I just finished Blood of Elves by Andrzej Sapkowski. I don't know if it's the translation or the less than stellar transition from short stories to a novel, but Blood of Elves didn't do much for compared to The Last Wish or Sword of Destiny. However, I'm starting Time of Contempt tomorrow, so here's to hoping it'll come close to The Last Wish or Sword of Destiny.
 
I have recently finished reading the first two Dumarest books by E. C. Tubb, the Winds of Gath and Derai. They remind me what I enjoy of older books, the page count isn't bloat. Each book is only 150 pages long and manage to tell a complete story, granted there are 30 some Dumarest books which I do intend to track down over time.

As for the stories themselves, Dumarest is a sci-fi and one of the inspirations behind the TTRPG Traveller. Most notably the low birth passage where there is a chance of not making it out of suspended animation in both works. The titular character Earl Dumarest is a traveller by nature and is from our future earth. In this setting though earth is considered a fable at best or mark of a fool. Who goes and calls a planet dirt?

=== Supplied information ===
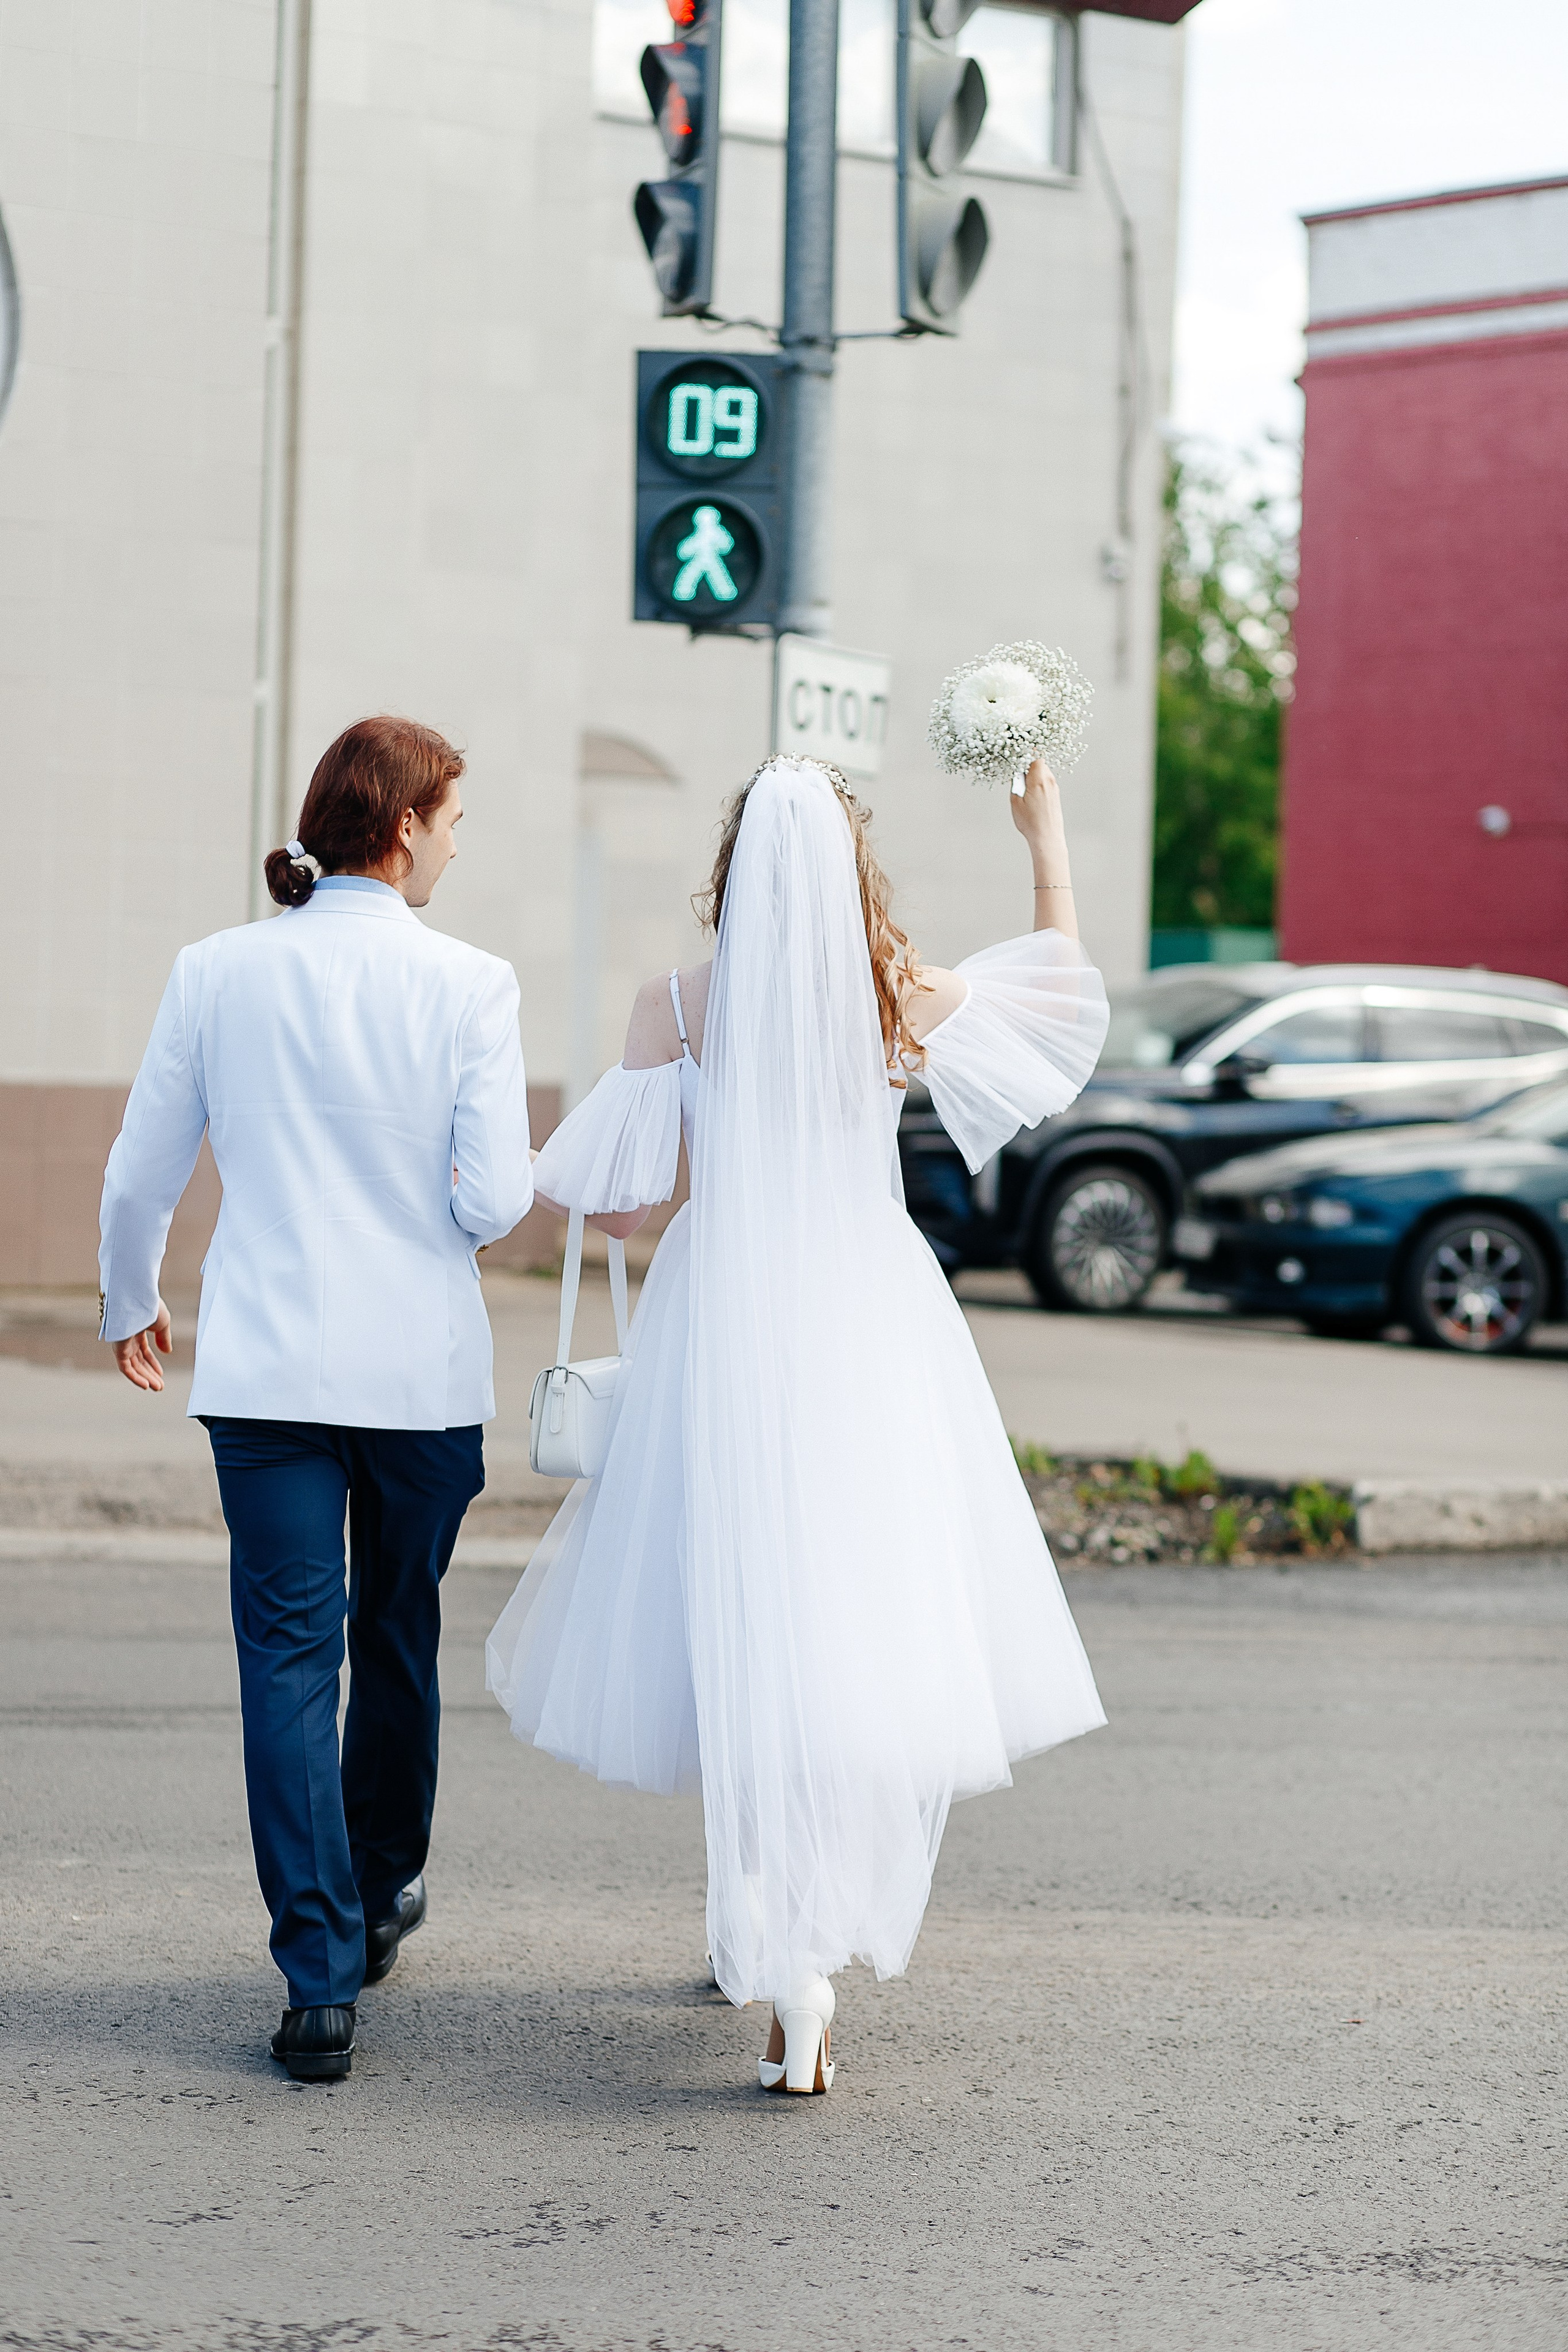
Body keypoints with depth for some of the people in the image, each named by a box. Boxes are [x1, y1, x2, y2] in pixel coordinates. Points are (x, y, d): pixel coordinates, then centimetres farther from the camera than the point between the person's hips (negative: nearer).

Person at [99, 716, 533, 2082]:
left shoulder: (217, 973, -1)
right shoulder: (467, 985, -8)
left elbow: (141, 1177, 6)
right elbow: (494, 1201, -12)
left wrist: (130, 1306, 24)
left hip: (268, 1367, 1)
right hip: (423, 1368, 0)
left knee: (291, 1655, 1)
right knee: (400, 1637, 19)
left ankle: (322, 1983, -5)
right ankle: (382, 1894, 39)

=== List of tasks ===
[A] Reproduce the stretch of the book post from "I have recently" through "a planet dirt?".
[B] Rewrite the stretch of the records from the line containing "right shoulder: (467, 985, -8)" through the end of the records as a JSON list of strings, one per line, leaving out blank lines.

=== Results of the exercise ===
[A]
I have recently finished reading the first two Dumarest books by E. C. Tubb, the Winds of Gath and Derai. They remind me what I enjoy of older books, the page count isn't bloat. Each book is only 150 pages long and manage to tell a complete story, granted there are 30 some Dumarest books which I do intend to track down over time.

As for the stories themselves, Dumarest is a sci-fi and one of the inspirations behind the TTRPG Traveller. Most notably the low birth passage where there is a chance of not making it out of suspended animation in both works. The titular character Earl Dumarest is a traveller by nature and is from our future earth. In this setting though earth is considered a fable at best or mark of a fool. Who goes and calls a planet dirt?

[B]
[
  "right shoulder: (467, 985, -8)",
  "left elbow: (141, 1177, 6)",
  "right elbow: (494, 1201, -12)",
  "left wrist: (130, 1306, 24)",
  "left hip: (268, 1367, 1)",
  "right hip: (423, 1368, 0)",
  "left knee: (291, 1655, 1)",
  "right knee: (400, 1637, 19)",
  "left ankle: (322, 1983, -5)",
  "right ankle: (382, 1894, 39)"
]